Wir brauchen keinen Dogmatismus. Unter allen Umständen ist es notwendig, sich mit sämtlichen Standpunkten vertraut zu machen, diese aus der Sicht der anderen Person zu betrachten und zumindest zu akzeptieren. Eine unkritische Betrachtung eigener Standpunkte, deren einzige Erfolgsaussichten darauf beruhen, andere Meinungen und Inhalten bewusst zu schädigen und zu verleumden, führt nicht zu besseren Resultaten. Das gilt auch für die aktuellen „Erneuerungs“-Debatten. Wir müssen sämtliche Meinungen in diesen Prozess einfließen lassen und dafür Sorge tragen, dass jede Person, die tatsächlich an einem Diskurs von sozialdemokratischen Haltungen und an einem gemeinsamen Ergebnis interessiert ist, gehört und beachtet wird.

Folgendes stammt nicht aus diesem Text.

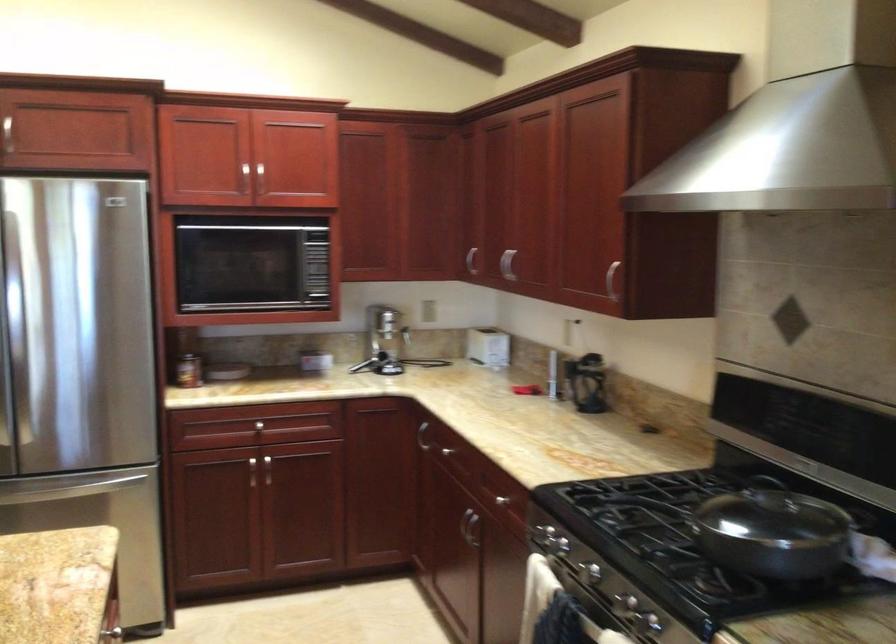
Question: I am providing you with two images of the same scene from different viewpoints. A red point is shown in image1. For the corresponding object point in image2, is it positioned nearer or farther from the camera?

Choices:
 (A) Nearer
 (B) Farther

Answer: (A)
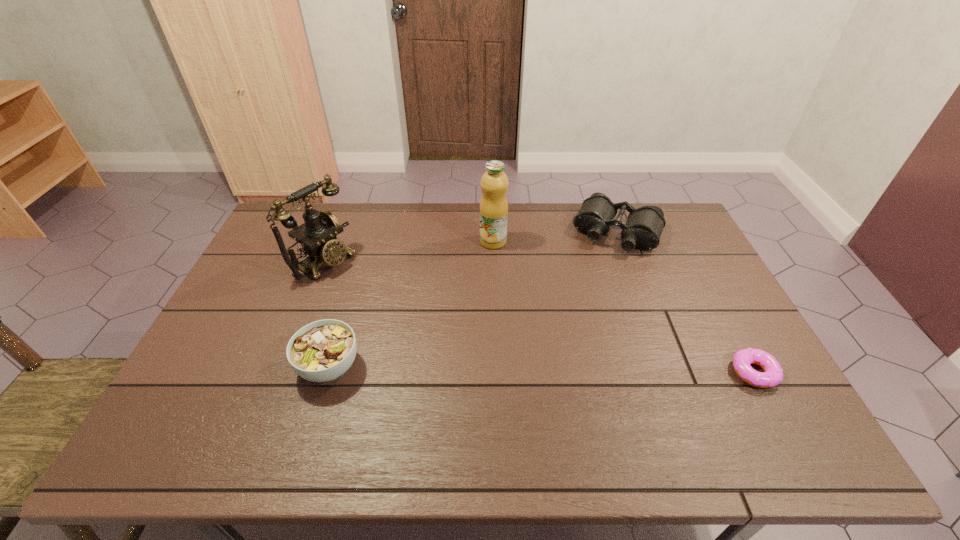
Find the location of `soup bowl`. soup bowl is located at coordinates (321, 351).

The image size is (960, 540). What are the coordinates of `the shortest object` in the screenshot? It's located at (773, 373).

Where is `binoculars`? Image resolution: width=960 pixels, height=540 pixels. binoculars is located at coordinates pyautogui.click(x=643, y=229).

The height and width of the screenshot is (540, 960). Identify the location of the third object from right to left. (494, 183).

The width and height of the screenshot is (960, 540). I want to click on telephone, so click(317, 236).

This screenshot has height=540, width=960. What are the coordinates of `free space located 0.120m on the left of the soup bowl` in the screenshot? It's located at (252, 367).

Where is `vacant space located 0.070m on the back of the shortest object`? This screenshot has width=960, height=540. vacant space located 0.070m on the back of the shortest object is located at coordinates (733, 334).

At what (x,y) coordinates should I click in order to perform the action: click on vacant area situated through the eyepieces of the binoculars. Please return your answer as a coordinate pair (x, y). The width and height of the screenshot is (960, 540). Looking at the image, I should click on (595, 275).

The height and width of the screenshot is (540, 960). In order to click on vacant space situated 0.240m through the eyepieces of the binoculars in this screenshot , I will do `click(583, 301)`.

Locate an element on the screen. This screenshot has width=960, height=540. vacant space located through the eyepieces of the binoculars is located at coordinates (586, 295).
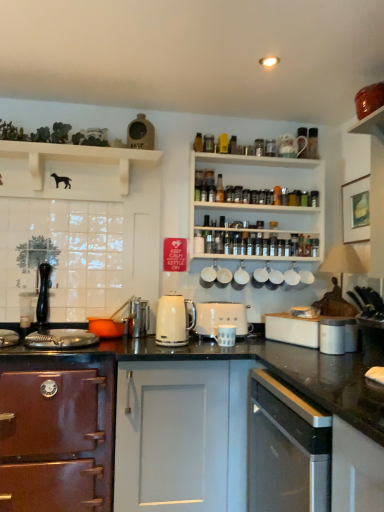
Identify the location of vacant space underneath cream matte electric kettle at center (from a real-world perspective). (185, 345).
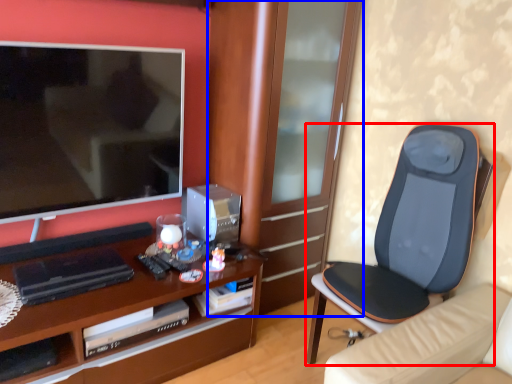
Question: Which of the following is the closest to the observer, chair (highlighted by a red box) or cabinetry (highlighted by a blue box)?

Choices:
 (A) chair
 (B) cabinetry

Answer: (A)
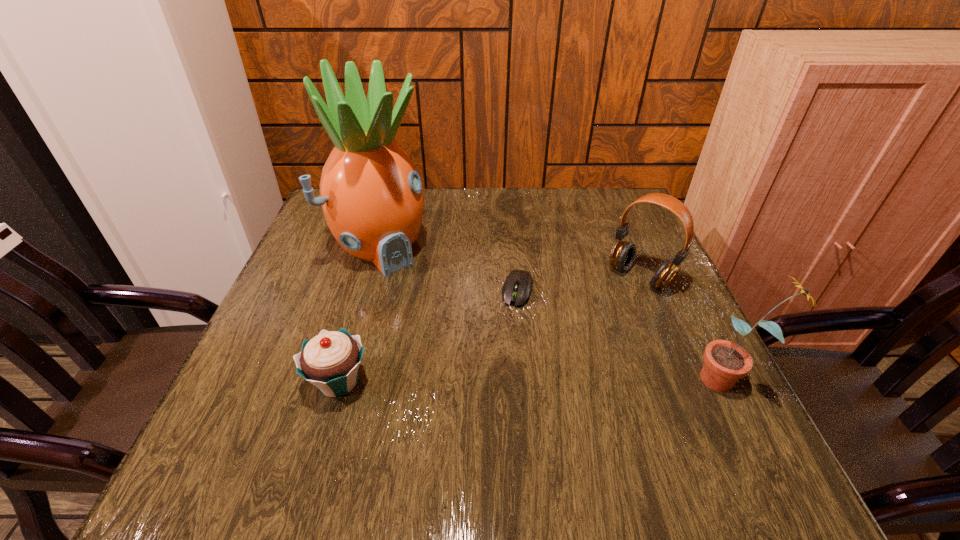
What are the coordinates of `cupcake located in the near edge section of the desktop` in the screenshot? It's located at tap(330, 361).

Identify the location of sunflower located in the near edge section of the desktop. (725, 362).

You are a GUI agent. You are given a task and a screenshot of the screen. Output one action in this format:
    pyautogui.click(x=<x>, y=<y>)
    Task: Click on the cupcake that is at the left edge
    
    Given the screenshot: What is the action you would take?
    pyautogui.click(x=330, y=361)

This screenshot has height=540, width=960. In order to click on pineapple at the left edge in this screenshot , I will do `click(372, 197)`.

At what (x,y) coordinates should I click in order to perform the action: click on sunflower positioned at the right edge. Please return your answer as a coordinate pair (x, y). Image resolution: width=960 pixels, height=540 pixels. Looking at the image, I should click on (725, 362).

Image resolution: width=960 pixels, height=540 pixels. Identify the location of headset that is at the right edge. 623,253.

You are a GUI agent. You are given a task and a screenshot of the screen. Output one action in this format:
    pyautogui.click(x=<x>, y=<y>)
    Task: Click on the object at the far left corner
    
    Given the screenshot: What is the action you would take?
    pyautogui.click(x=372, y=197)

In order to click on object at the near left corner in this screenshot , I will do `click(330, 361)`.

The width and height of the screenshot is (960, 540). I want to click on object that is at the near right corner, so click(725, 362).

In the image, there is a desktop. At what (x,y) coordinates should I click in order to perform the action: click on free region at the far edge. Please return your answer as a coordinate pair (x, y). This screenshot has width=960, height=540. Looking at the image, I should click on (468, 188).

Zudem ist es wichtig sich nicht ausschließlich mit eigenen Inhalten zu beschäftigen. Solange wir nur über Details streiten sind wir nicht in der Lage größere Visionen zu formulieren. Wer ab und zu in den Spiegel schaut, sich kritisch betrachtet, ist auch in der Lage aus dem Fenster neben dem Spiegel zu sehen. Wer aber nur in den Spiegel schaut, sieht die Welt nicht. Gleichzeitig ist es von hoher Relevanz auch in sozialen Medien die Arbeit anderer zu schätzen und nicht zu demontieren.

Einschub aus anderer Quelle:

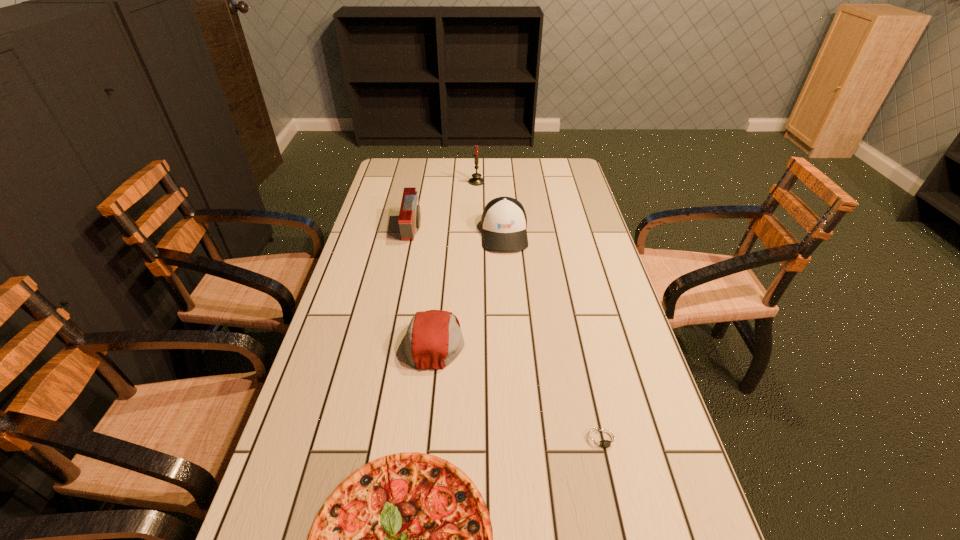
Find the location of a particular element. The height and width of the screenshot is (540, 960). the farthest object is located at coordinates (476, 180).

The height and width of the screenshot is (540, 960). I want to click on the tallest object, so click(476, 180).

You are a GUI agent. You are given a task and a screenshot of the screen. Output one action in this format:
    pyautogui.click(x=<x>, y=<y>)
    Task: Click on the camera
    This screenshot has height=540, width=960.
    Given the screenshot: What is the action you would take?
    pyautogui.click(x=409, y=219)

Where is `the farther cap`? The height and width of the screenshot is (540, 960). the farther cap is located at coordinates (504, 222).

Locate an element on the screen. The width and height of the screenshot is (960, 540). the right cap is located at coordinates (504, 222).

I want to click on the nearer cap, so click(433, 340).

At what (x,y) coordinates should I click in order to perform the action: click on the third nearest object. Please return your answer as a coordinate pair (x, y). The width and height of the screenshot is (960, 540). Looking at the image, I should click on 433,340.

Identify the location of the second shortest object. The width and height of the screenshot is (960, 540). (604, 440).

Identify the location of the rightmost object. (604, 440).

I want to click on free spot located 0.250m on the right of the farthest object, so click(x=546, y=182).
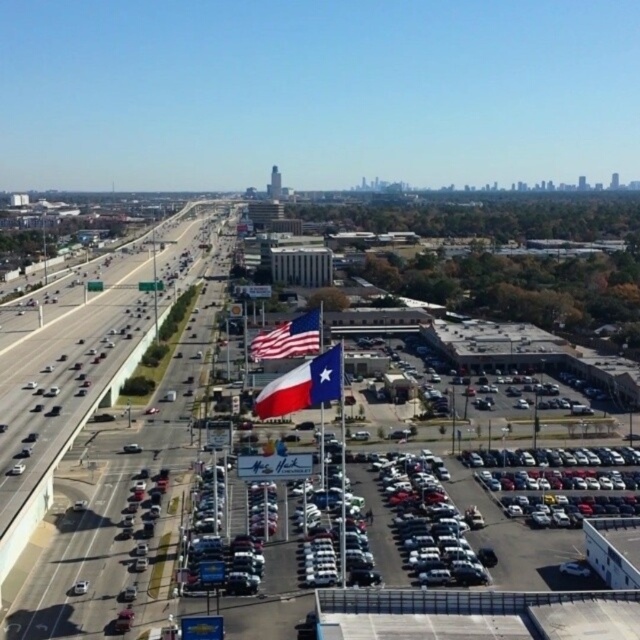
Is silver metallic car at lower right below texas flag at center?

Correct, silver metallic car at lower right is located below texas flag at center.

Where is `silver metallic car at lower right`? The image size is (640, 640). silver metallic car at lower right is located at coordinates (429, 524).

Describe the element at coordinates (106, 433) in the screenshot. The width and height of the screenshot is (640, 640). I see `asphalt road at center` at that location.

Is asphalt road at center above texas flag at center?

Yes.

Is point (164, 422) farther from camera compared to point (288, 392)?

Yes, point (164, 422) is farther from viewer.

The height and width of the screenshot is (640, 640). I want to click on asphalt road at center, so click(x=106, y=433).

Does metallic gray highway at left appear on the left side of texas flag at center?

Correct, you'll find metallic gray highway at left to the left of texas flag at center.

Who is more forward, (74,486) or (305,388)?

Point (305,388) is in front.

Where is `metallic gray highway at left`? The width and height of the screenshot is (640, 640). metallic gray highway at left is located at coordinates (83, 449).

Parteiarbeit ist nicht unbedingt leicht, muss es aber auch nicht sein. Ein langer harter Kampf lässt nicht selten eine Idee zu einem ordentlichen gereiften Kompromiss reifen. Dann gilt es diesen gemeinsam zu verteidigen. Am Ende des Tages ist jede und jeder der sich für eine Parteimitgliedschaft entschieden hat gewillt sich für eine bessere Gesellschaft zu engagieren. Dazu gehört auf jeden Fall auch der offene Diskurs mit Personen, die anderer Meinung sind. Wer eine soziale, gerechte und solidarische Gesellschaft will, muss schlichtweg auch etwas dafür tun. Schließlich kommt Veränderung nicht vom Nichtstun, kleinere Seitenhiebe und Rückschläge sind ein bezahlbarer Preis dagegen.